F. B. -B.- I am not an economist and I will not venture into prophecy. However, I note that the extension of the
perimeter of halal from Asia is confirmed in Europe and in the diasporas because it combines two forces, a market-
driven innovation force and a force of inclusion in the religious system by increasingly hegemonic
fundamentalisms.
In my book, I distinguish two models of halal standards: an inclusive model of halal for Muslims, and a model
that I call "ummic" by Muslims. Both models refer to Islam and include Muslim intermediaries. For me, the
distinction between a "fake halal" made by unscrupulous merchants and a real halal made by religious people is
absurd. The model I call inclusive, born in Malaysia and promoted by multinationals like Nestlé, innovates and
extends the norm, the second "ummic" promoted by Turkey or the World Islamic League seems to challenge the
first but ends up appropriating its technology and its field of innovation. In a sense, this dynamic is based on the
opposition of Islam Occident, this great "emotional polarizer", to use Georges Corm's expression, which is a real
driving force. The extension will stop when the polarization no longer works, when the halal bubble bursts. For
the time being, it must be noted that this configuration is ensured by a global political and religious context that
continues to essentialize both Islam and the West).

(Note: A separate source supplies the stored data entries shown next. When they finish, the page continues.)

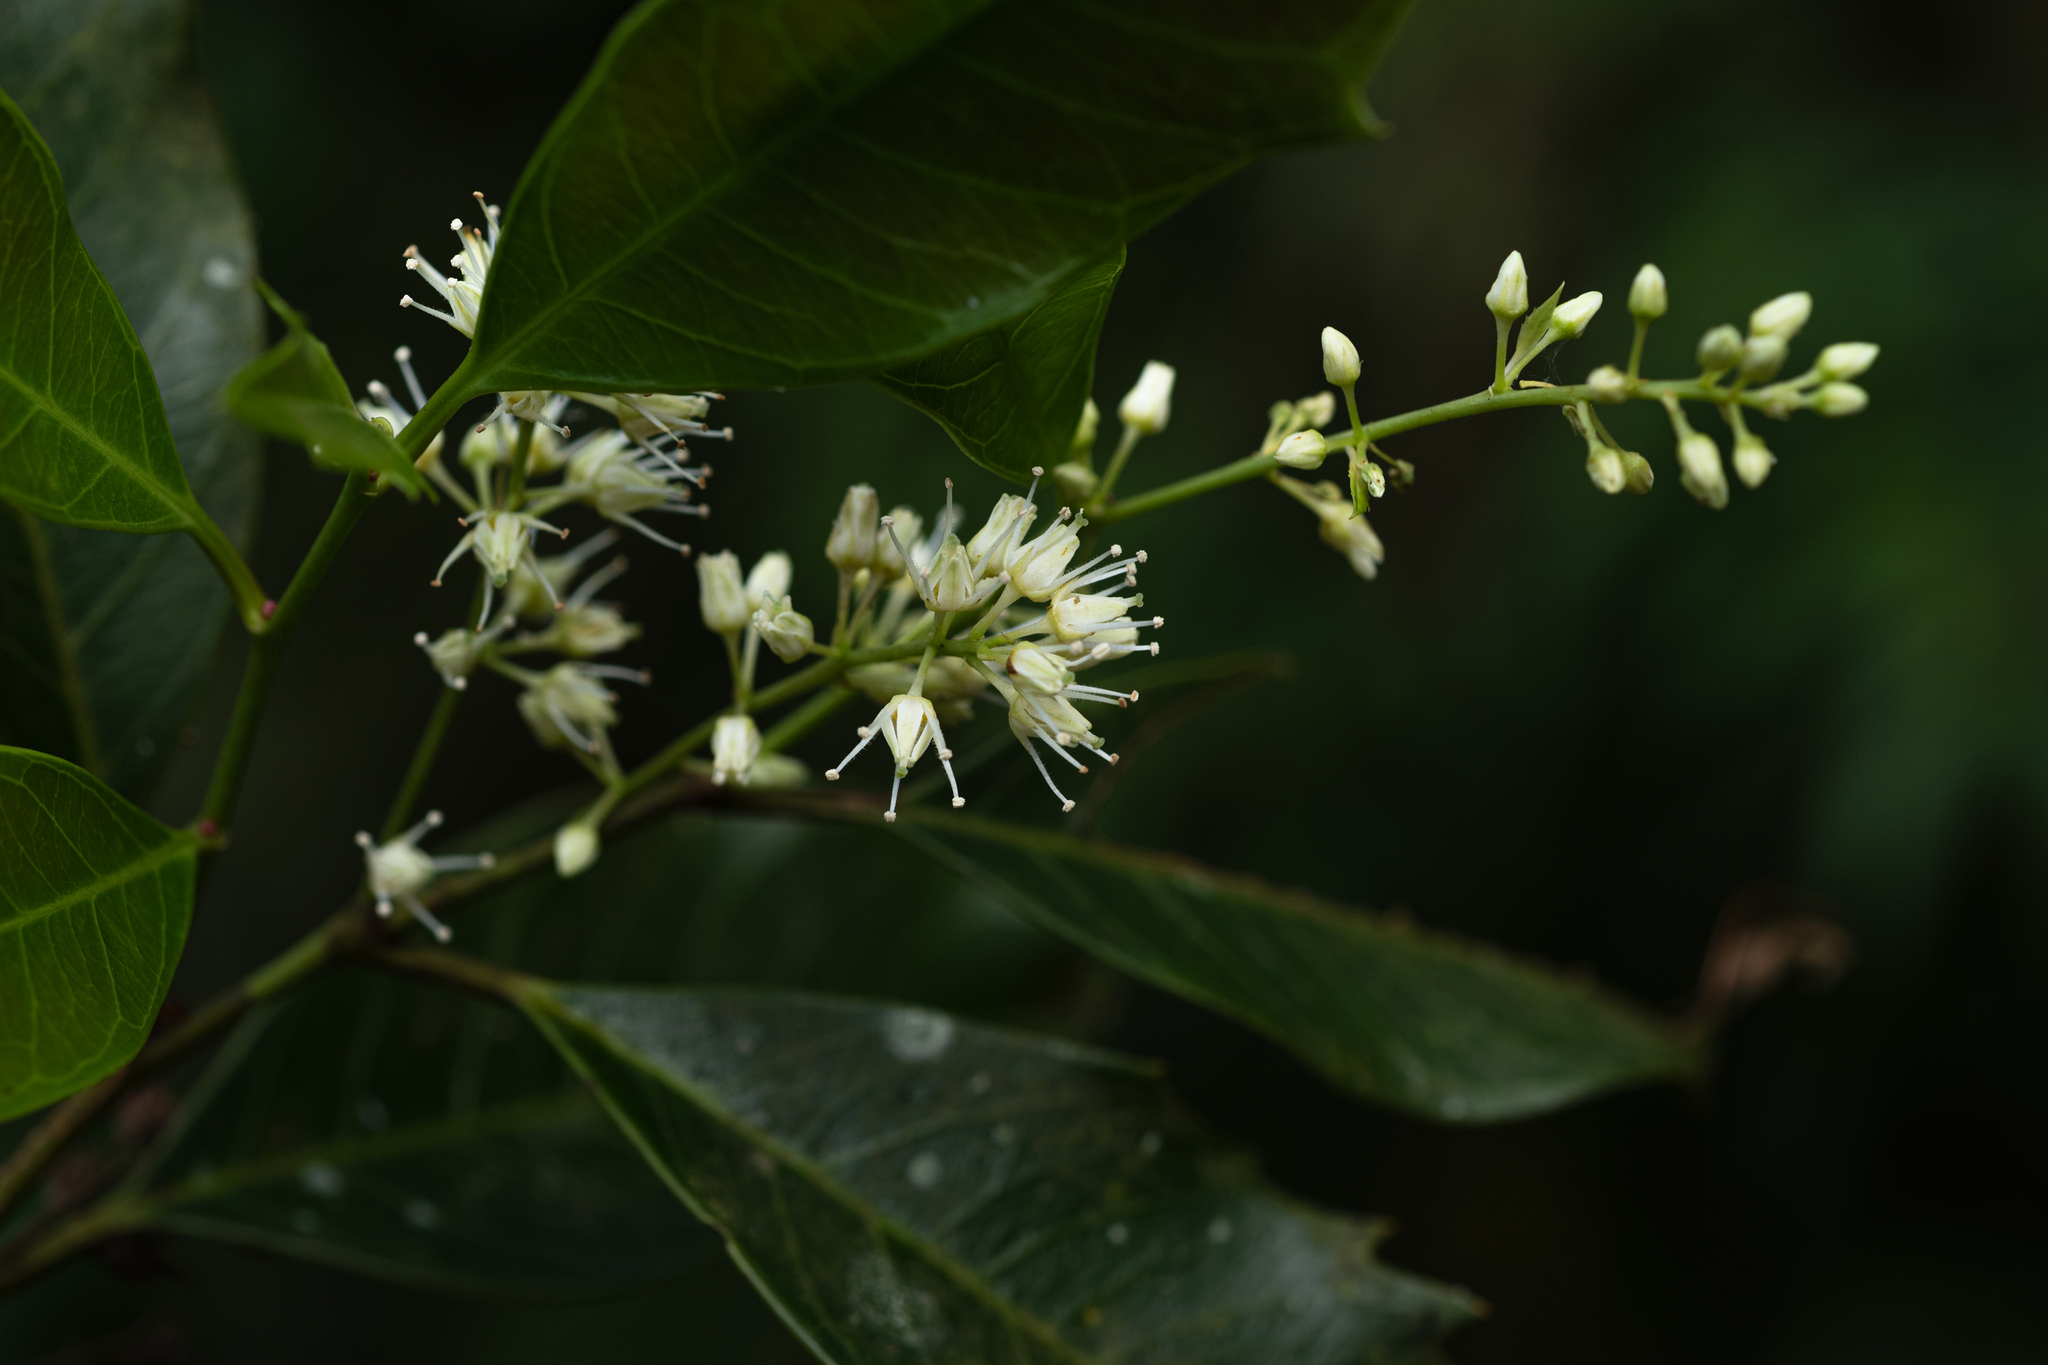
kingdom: Plantae
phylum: Tracheophyta
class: Magnoliopsida
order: Saxifragales
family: Iteaceae
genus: Itea
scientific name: Itea oldhamii
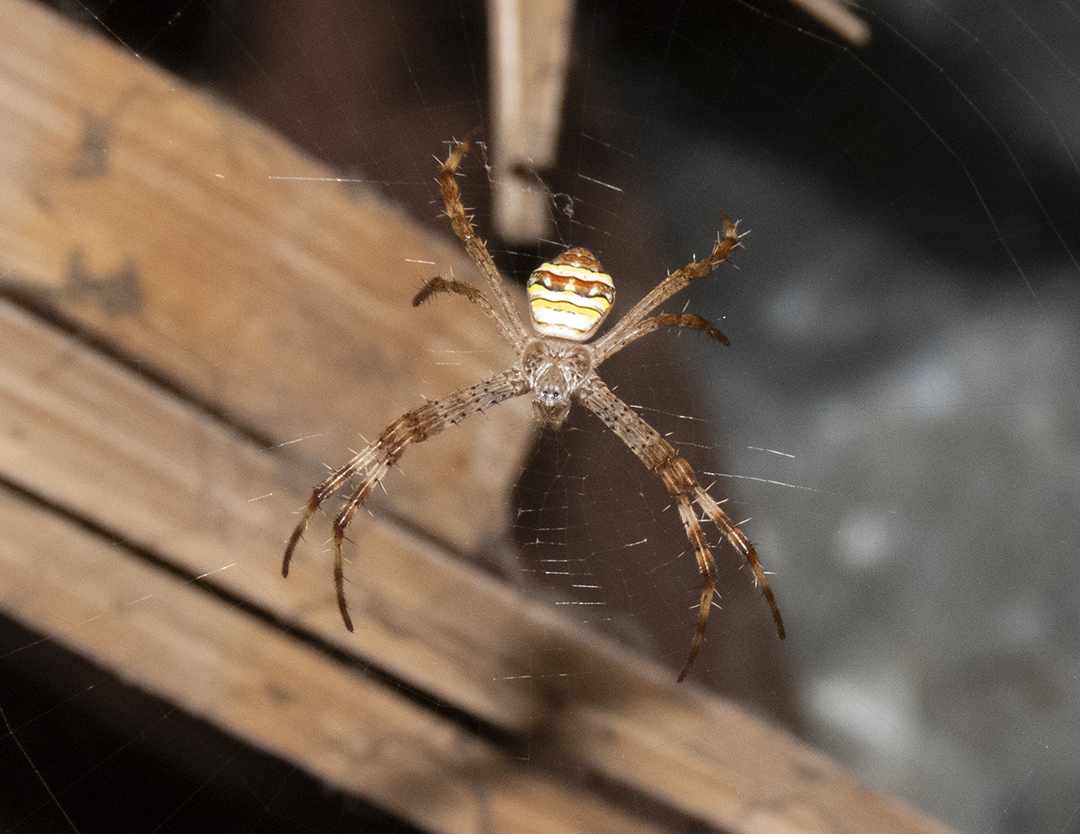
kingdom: Animalia
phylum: Arthropoda
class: Arachnida
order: Araneae
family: Araneidae
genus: Argiope
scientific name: Argiope pulchella
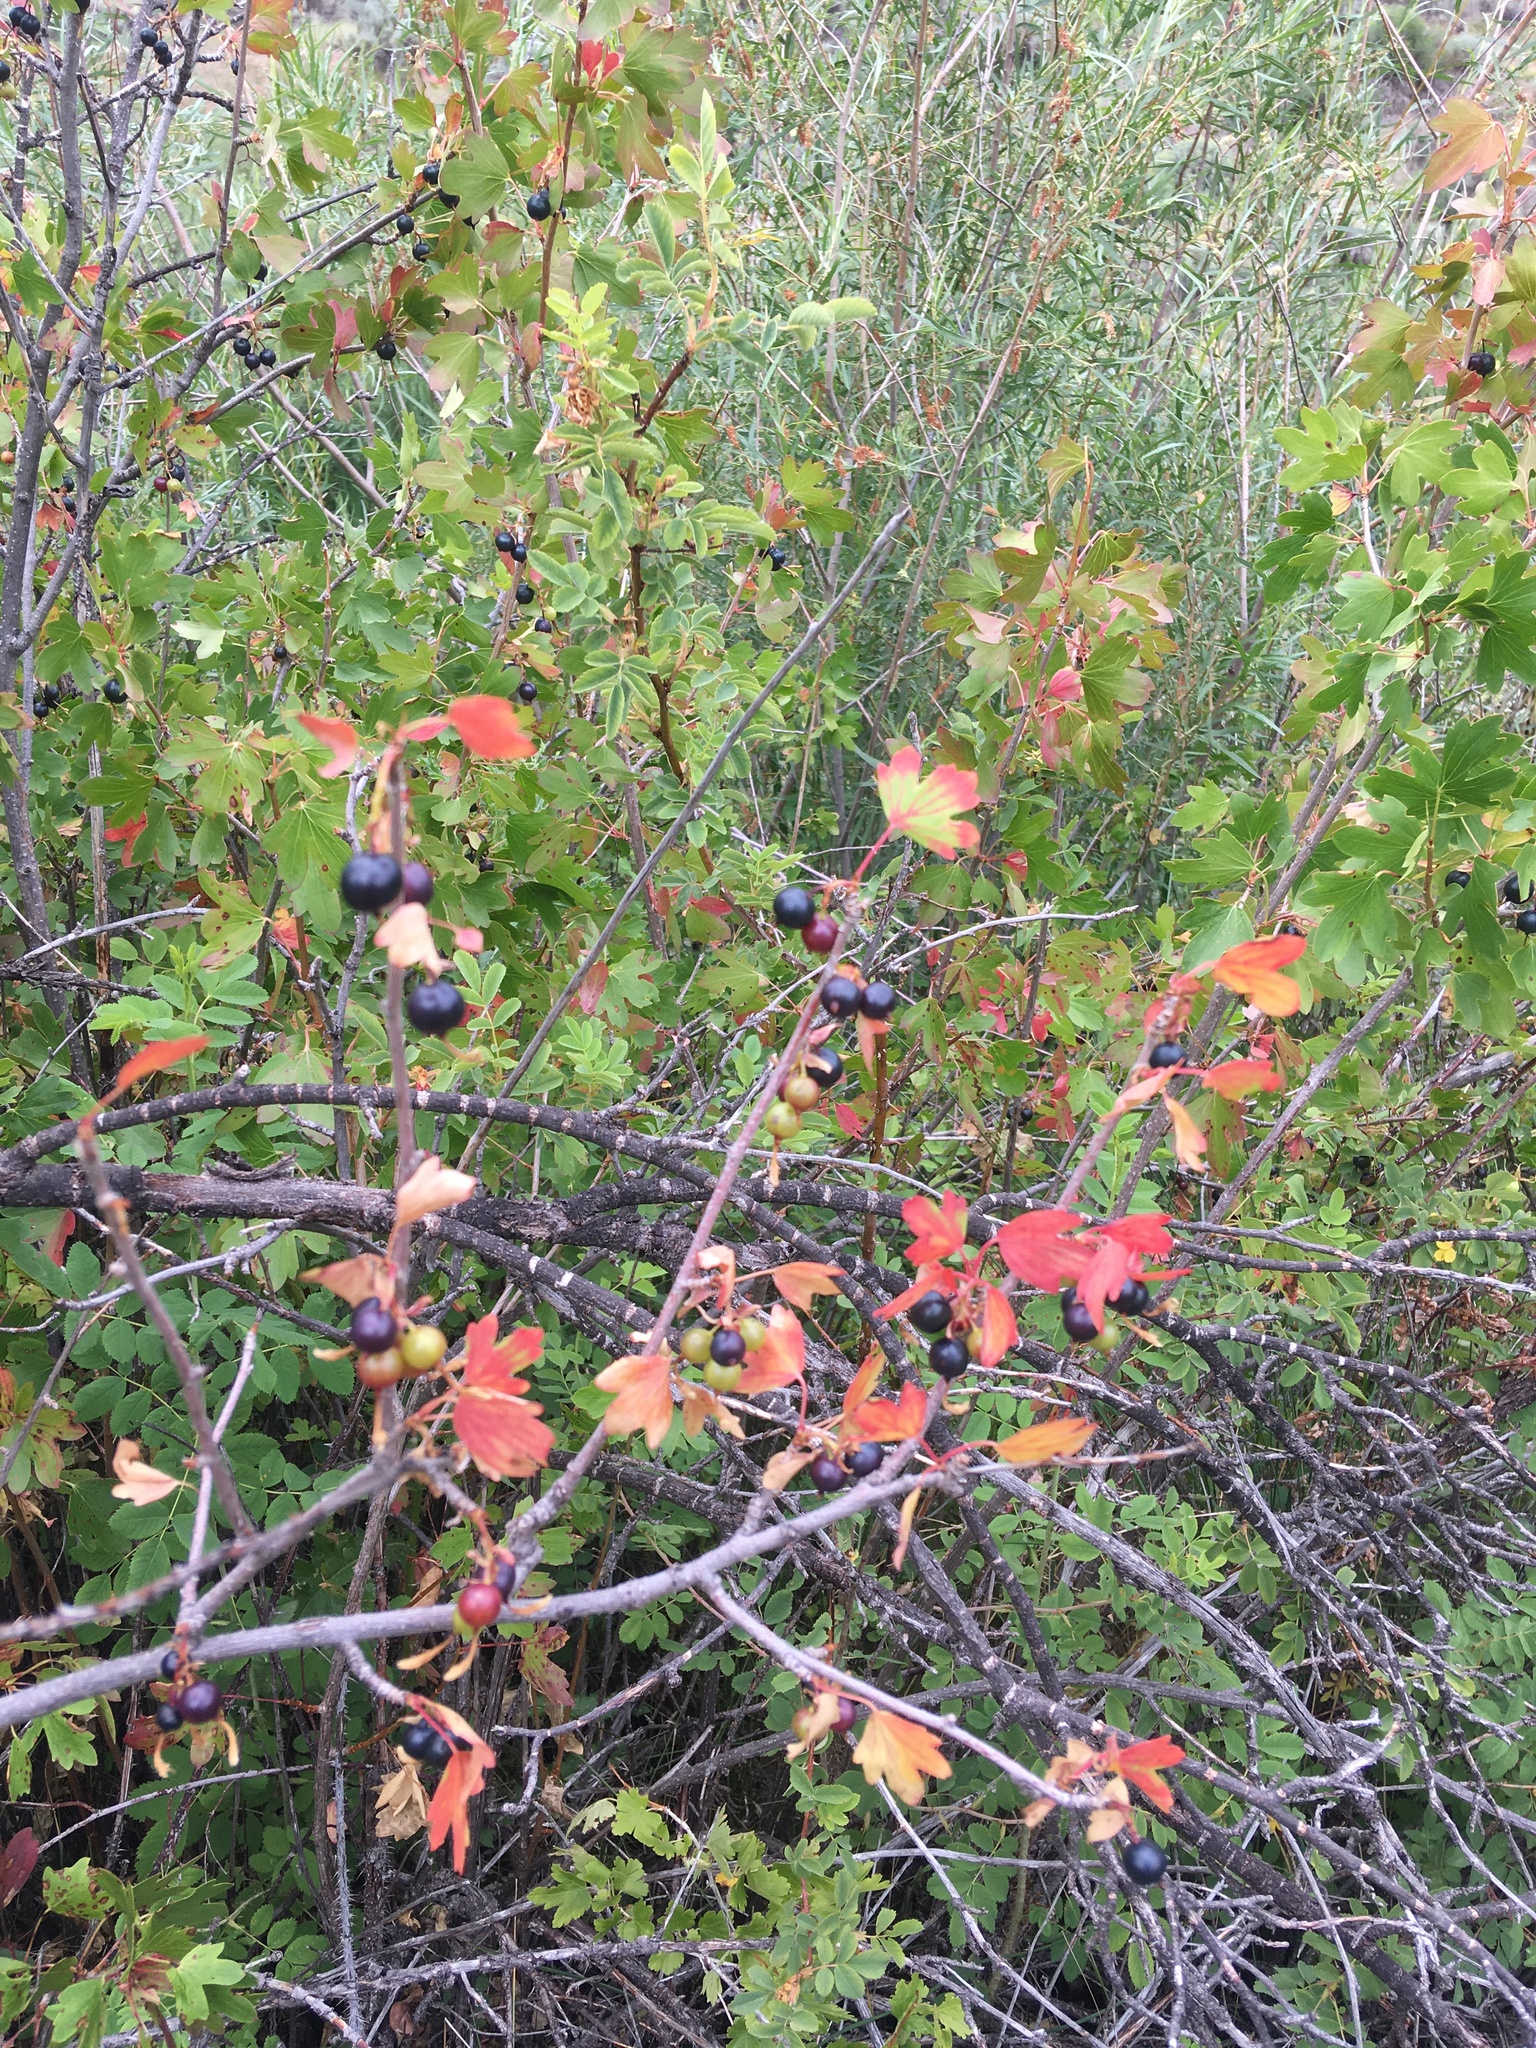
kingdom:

F. G. - In conclusion - and with thanks to you - what does this boom in the halal market represent for secularist
regimes?
F. B. -Halal marketing takes up the arguments of the defenders of multiculturalism, tolerance and inclusion by
caricaturing them in order to put them at the service of a separatist, unequal and exclusive model. This is not the
least of the paradoxes. After all, what is this halal market based on a standard of industrial purity leading us to if
not to a separation of places of commensality and conviviality, to a society of suspicion and mistrust and, finally,
to a separation of the means of production, if not to a form of economic war?